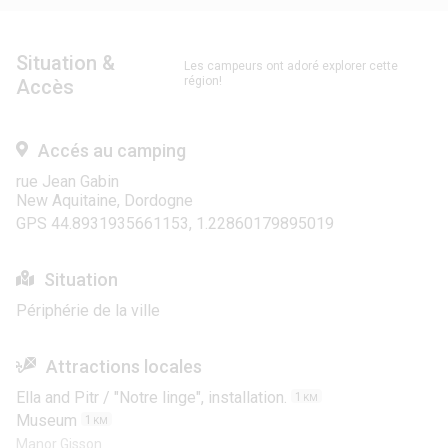
Situation &
Les campeurs ont adoré explorer cette
région!
Accès
Accés au camping
rue Jean Gabin
New Aquitaine, Dordogne
GPS 44.8931935661153, 1.22860179895019
Situation
Périphérie de la ville
Attractions locales
Ella and Pitr / "Notre linge", installation.
1
KM
Museum
1
KM
Manor Gisson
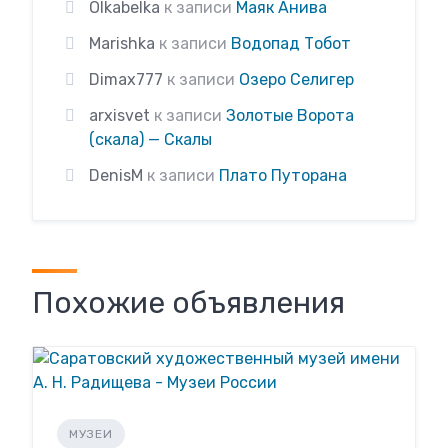
Olkabelka
к записи
Маяк Анива
Marishka
к записи
Водопад Тобот
Dimax777
к записи
Озеро Селигер
arxisvet
к записи
Золотые Ворота
(скала) — Скалы
DenisM
к записи
Плато Путорана
Похожие объявления
МУЗЕИ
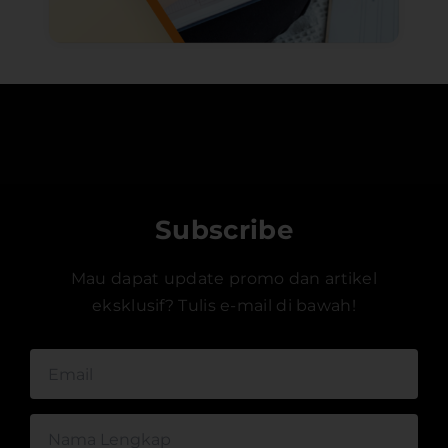
Subscribe
Mau dapat update promo dan artikel
eksklusif? Tulis e-mail di bawah!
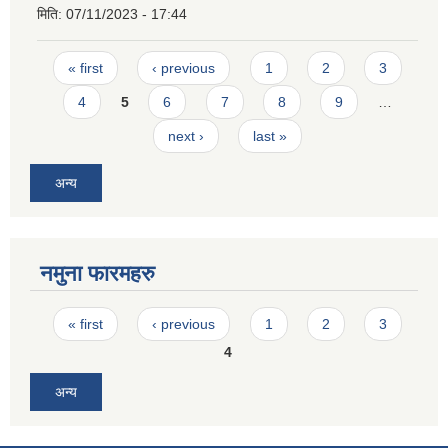
मिति:
07/11/2023 - 17:44
Pages
« first
‹ previous
1
2
3
4
5
6
7
8
9
…
next ›
last »
अन्य
नमुना फारमहरु
Pages
« first
‹ previous
1
2
3
4
अन्य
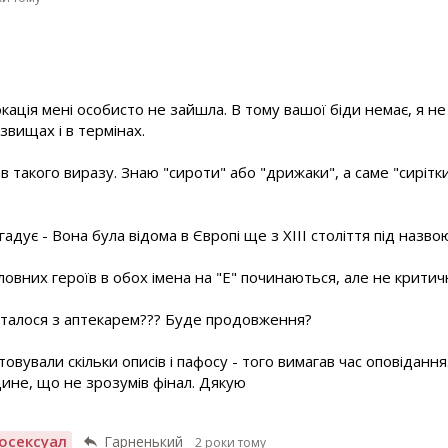
кація мені особисто не зайшла. В тому вашої біди немає, я н
ізвищах і в термінах.
ав такого виразу. Знаю "сироти" або "дрижаки", а саме "сирітки
гадує - Вона була відома в Європі ще з XIII століття під назво
оловних героїв в обох імена на "Е" починаються, але не критич
ж сталося з аптекарем??? Буде продовження?
овували скільки описів і пафосу - того вимагав час оповідання.
дине, що не зрозумів фінал. Дякую
осексуал
Гарненький
2 роки тому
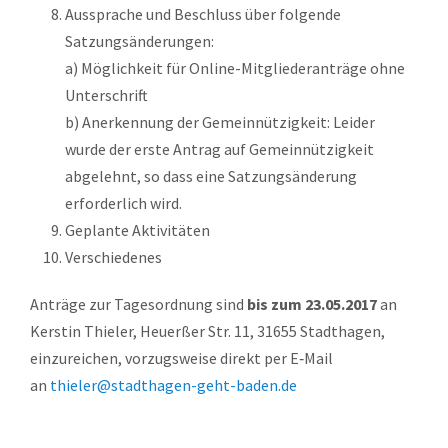
Aussprache und Beschluss über folgende
Satzungsänderungen:
a) Möglichkeit für Online-Mitgliederanträge ohne
Unterschrift
b) Anerkennung der Gemeinnützigkeit: Leider
wurde der erste Antrag auf Gemeinnützigkeit
abgelehnt, so dass eine Satzungsänderung
erforderlich wird.
Geplante Aktivitäten
Verschiedenes
Anträge zur Tagesordnung sind
bis zum 23.05.2017
an
Kerstin Thieler, Heuerßer Str. 11, 31655 Stadthagen,
einzureichen, vorzugsweise direkt per E‑Mail
an
thieler@stadthagen-geht-baden.de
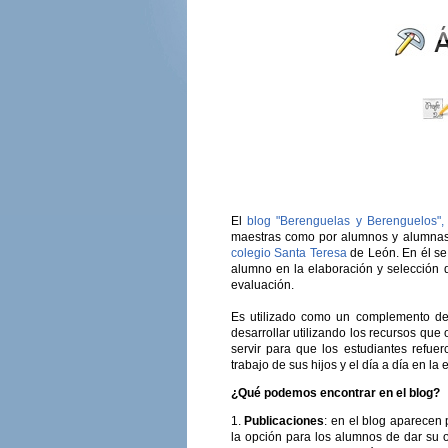
El
blog "Berenguelas y Berenguelos",
maestras como por alumnos y alumnas.H
colegio Santa Teresa
de León. En él se 
alumno en la elaboración y selección d
evaluación.
Es utilizado como un complemento de 
desarrollar utilizando los recursos qu
servir para que los estudiantes refue
trabajo de sus hijos y el día a día en la 
¿Qué podemos encontrar en el blog?
1.
Publicaciones
: en el blog aparecen 
la opción para los alumnos de dar su o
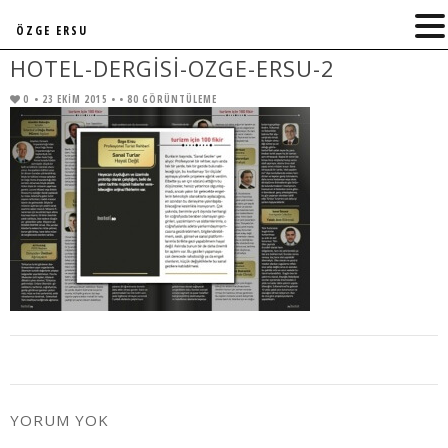
ÖZGE ERSU
HOTEL-DERGISI-OZGE-ERSU-2
0
• 23 EKIM 2015 •
• 80 GÖRÜNTÜLEME
YORUM YOK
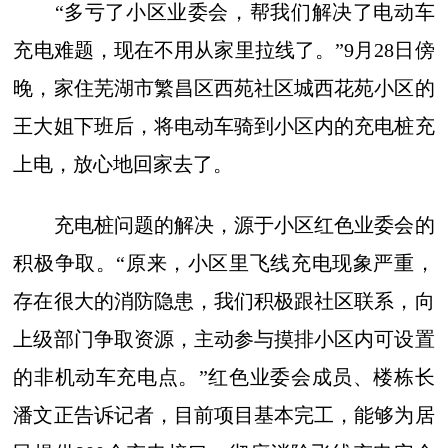
“多亏了小区业委会，帮我们解决了电动车
充电难题，现在不用从家里拉线了。”9月28日傍
晚，家住芜湖市繁昌区西苑社区城西花苑小区的
王大姐下班后，将电动车骑到小区内的充电桩充
上电，放心地回家去了。
充电桩问题的解决，源于小区红色业委会的
积极争取。“原来，小区里飞线充电现象严重，
存在很大的消防隐患，我们积极跟社区联系，向
上级部门争取资源，主动参与摸排小区内可设置
的非机动车充电点。”红色业委会成员、楼栋长
潘文正告诉记者，目前项目基本完工，能够为居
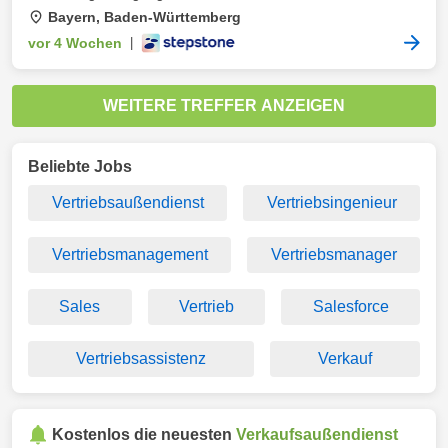
Bayern, Baden-Württemberg
vor 4 Wochen
|
WEITERE TREFFER ANZEIGEN
Beliebte Jobs
Vertriebsaußendienst
Vertriebsingenieur
Vertriebsmanagement
Vertriebsmanager
Sales
Vertrieb
Salesforce
Vertriebsassistenz
Verkauf
Kostenlos die neuesten
Verkaufsaußendienst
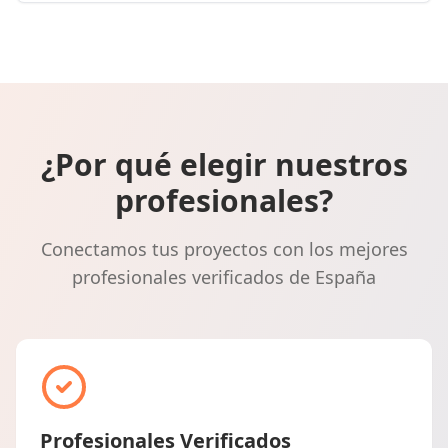
¿Por qué elegir nuestros
profesionales?
Conectamos tus proyectos con los mejores
profesionales verificados de España
Profesionales Verificados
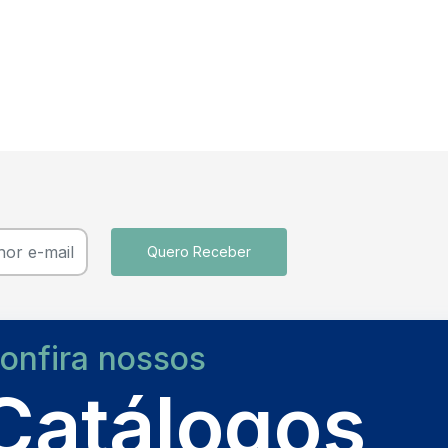
Quero Receber
onfira nossos
Catálogos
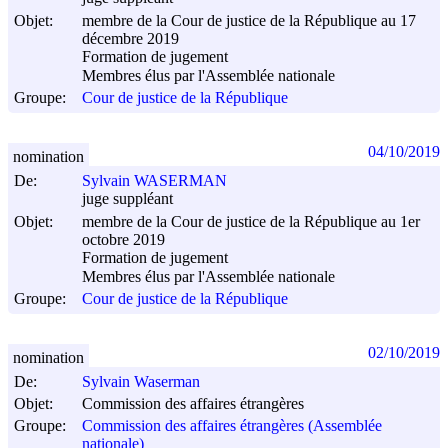
Objet:
membre de la Cour de justice de la République au 17
décembre 2019
Formation de jugement
Membres élus par l'Assemblée nationale
Groupe:
Cour de justice de la République
04/10/2019
nomination
De:
Sylvain WASERMAN
juge suppléant
Objet:
membre de la Cour de justice de la République au 1er
octobre 2019
Formation de jugement
Membres élus par l'Assemblée nationale
Groupe:
Cour de justice de la République
02/10/2019
nomination
De:
Sylvain Waserman
Objet:
Commission des affaires étrangères
Groupe:
Commission des affaires étrangères (Assemblée
nationale)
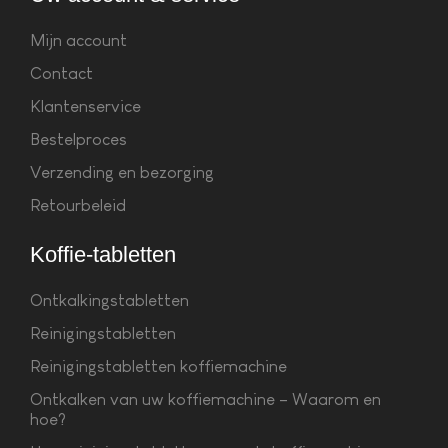
Mijn account
Contact
Klantenservice
Bestelproces
Verzending en bezorging
Retourbeleid
Koffie-tabletten
Ontkalkingstabletten
Reinigingstabletten
Reinigingstabletten koffiemachine
Ontkalken van uw koffiemachine – Waarom en
hoe?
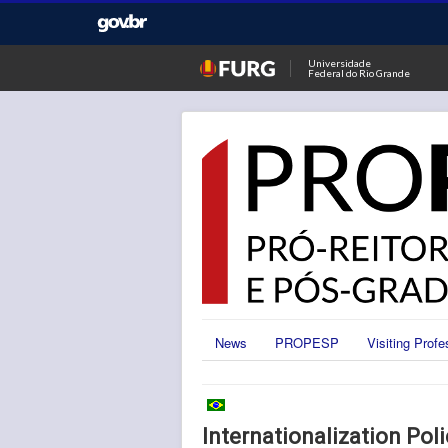
Universidade
Federal do Rio Grande
News
PROPESP
Visiting Profe
Internationalization Poli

## [WORK ITEM]
Out of the records above, please copy exactly the lines from the line with "abgelehnt, so dass eine Satzungsänderung" up to and including the line with "Conectamos tus proyectos con los mejores", minus the pictures.

## [SOLUTION TO THIS TASK]
abgelehnt, so dass eine Satzungsänderung
erforderlich wird.
Geplante Aktivitäten
Verschiedenes
Anträge zur Tagesordnung sind
bis zum 23.05.2017
an
Kerstin Thieler, Heuerßer Str. 11, 31655 Stadthagen,
einzureichen, vorzugsweise direkt per E‑Mail
an
thieler@stadthagen-geht-baden.de
El
blog "Berenguelas y Berenguelos",
maestras como por alumnos y alumnas.H
colegio Santa Teresa
de León. En él se 
alumno en la elaboración y selección d
evaluación.
Es utilizado como un complemento de 
desarrollar utilizando los recursos qu
servir para que los estudiantes refue
trabajo de sus hijos y el día a día en la 
¿Qué podemos encontrar en el blog?
1.
Publicaciones
: en el blog aparecen 
la opción para los alumnos de dar su o
ÖZGE ERSU
HOTEL-DERGISI-OZGE-ERSU-2
0
• 23 EKIM 2015 •
• 80 GÖRÜNTÜLEME
YORUM YOK
“多亏了小区业委会，帮我们解决了电动车
充电难题，现在不用从家里拉线了。”9月28日傍
晚，家住芜湖市繁昌区西苑社区城西花苑小区的
王大姐下班后，将电动车骑到小区内的充电桩充
上电，放心地回家去了。
充电桩问题的解决，源于小区红色业委会的
积极争取。“原来，小区里飞线充电现象严重，
存在很大的消防隐患，我们积极跟社区联系，向
上级部门争取资源，主动参与摸排小区内可设置
的非机动车充电点。”红色业委会成员、楼栋长
潘文正告诉记者，目前项目基本完工，能够为居
Bayern, Baden-Württemberg
vor 4 Wochen
|
WEITERE TREFFER ANZEIGEN
Beliebte Jobs
Vertriebsaußendienst
Vertriebsingenieur
Vertriebsmanagement
Vertriebsmanager
Sales
Vertrieb
Salesforce
Vertriebsassistenz
Verkauf
Kostenlos die neuesten
Verkaufsaußendienst
¿Por qué elegir nuestros
profesionales?
Conectamos tus proyectos con los mejores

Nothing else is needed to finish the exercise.